Numerical investigation of pore and continuum scale formulations of bimolecular reactive transport in porous media

Abstract

Focus of this study is a numerical investigation of a reactive transport problem involving an irreversible bimolecular reaction. The advection dispersion reaction equation (ADRE) is typically adopted to model and interpret these types of reactive transport scenarios in porous media at the continuum (Darcy) scale. It is well documented that the theoretical derivation of the ADRE from pore scale system dynamics requires a set of assumptions which are not always met in the context of laboratory and/or field scale applications.
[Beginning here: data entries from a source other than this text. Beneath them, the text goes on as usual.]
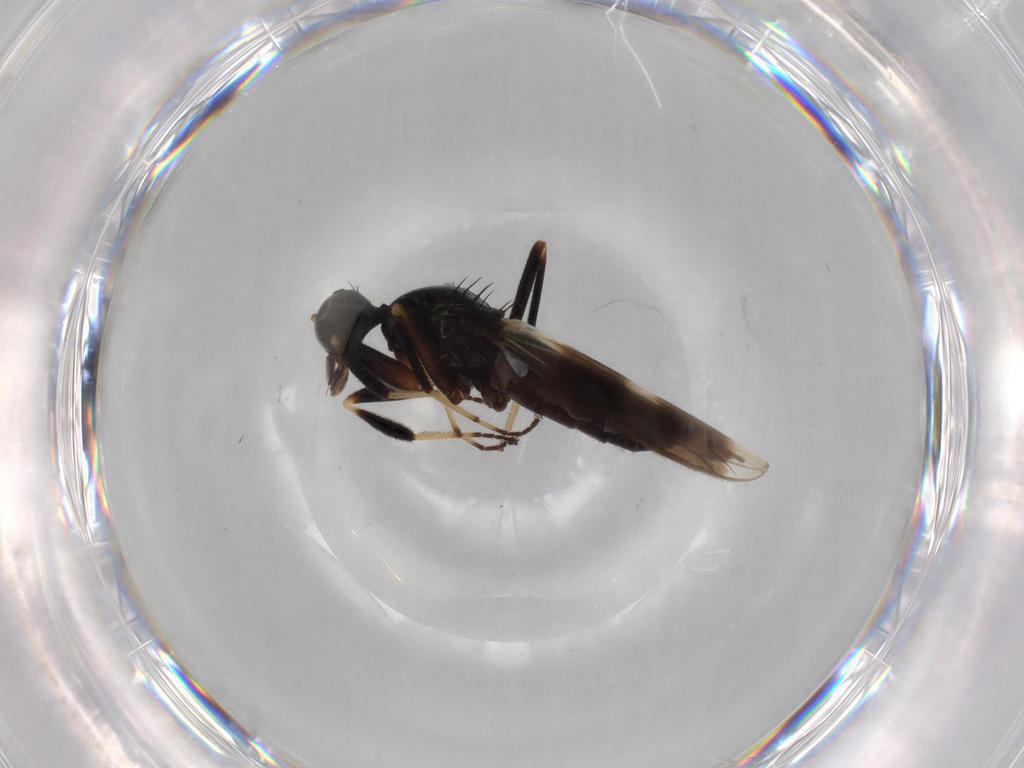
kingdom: Animalia
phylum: Arthropoda
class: Insecta
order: Diptera
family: Hybotidae
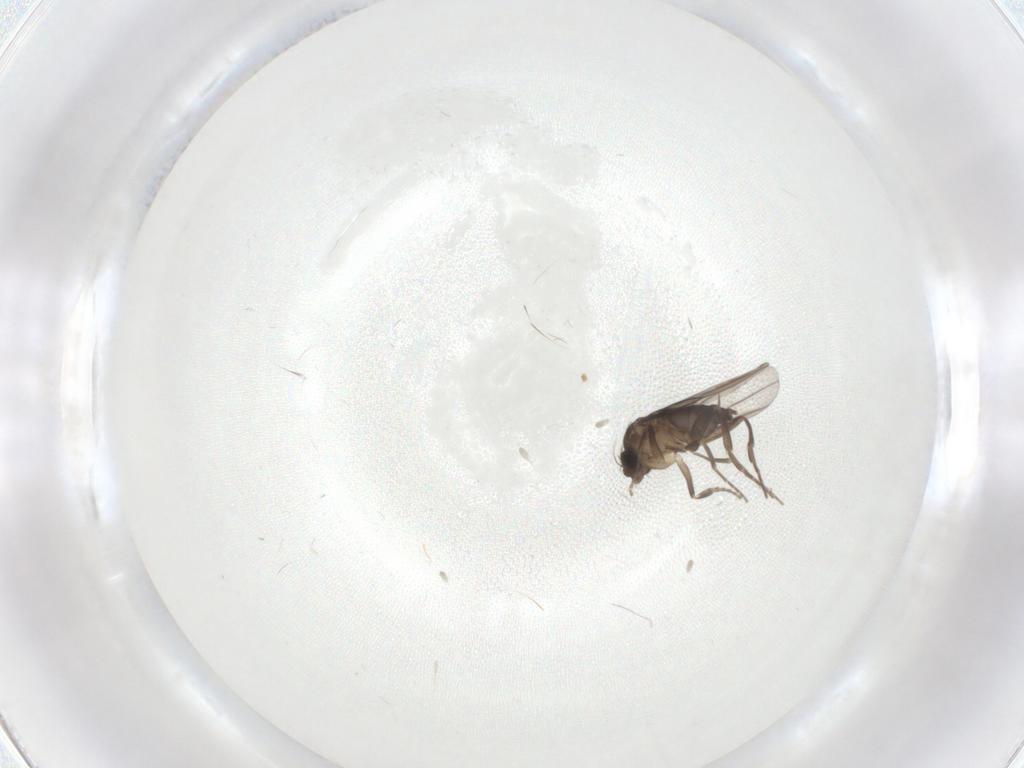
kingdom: Animalia
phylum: Arthropoda
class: Insecta
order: Diptera
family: Phoridae
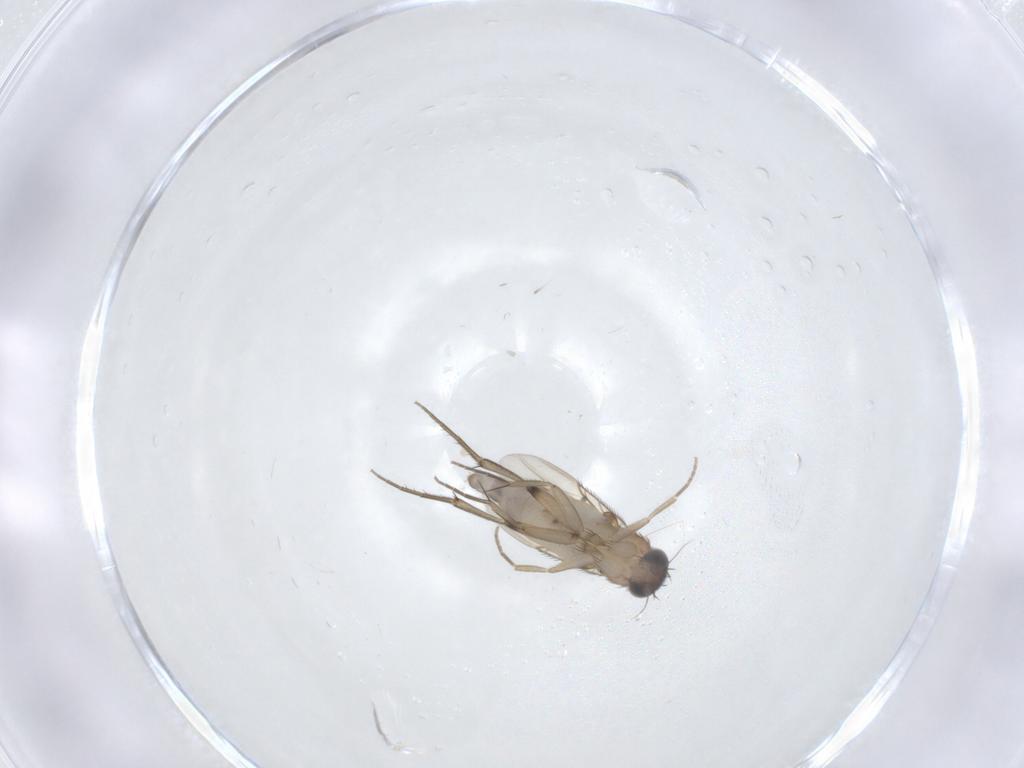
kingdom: Animalia
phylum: Arthropoda
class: Insecta
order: Diptera
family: Phoridae
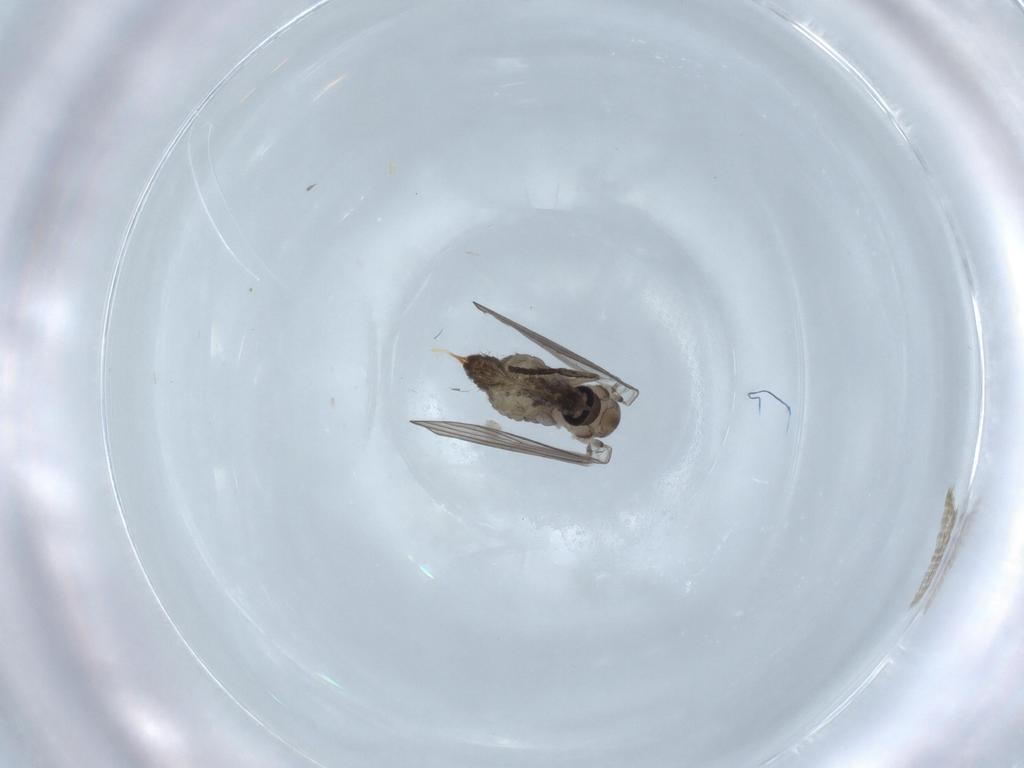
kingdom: Animalia
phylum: Arthropoda
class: Insecta
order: Diptera
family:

We start by recounting the various upscaled formulations which can be obtained through the volume averaging method in the space defined by the Damköhler (Da) and Péclet (Pe) numbers characterizing the phenomenon. The transport problem is then simulated numerically at the pore scale considering different models of disaggregated porous media. Simulation results provide a framework to discuss the key features and appropriateness of continuum scale formulations which can be employed to describe the target geochemical systems for these settings. The impact of Pe, Da and pore space configuration on the parameters embedded in the upscaled formulations is analyzed. Conditions under which such formulations hold are discussed, with emphasis on the critical and widely studied advection dominated scenarios associated with fast reactions (i.e., large values of Pe and Da). Main results include the quantitative assessment of the ability of recently proposed (Porta et al., 2012 [1]) and standard (e.g., ADRE) continuum formulations to quantify the effect of pore scale incomplete solute mixing on upscaled reaction rates.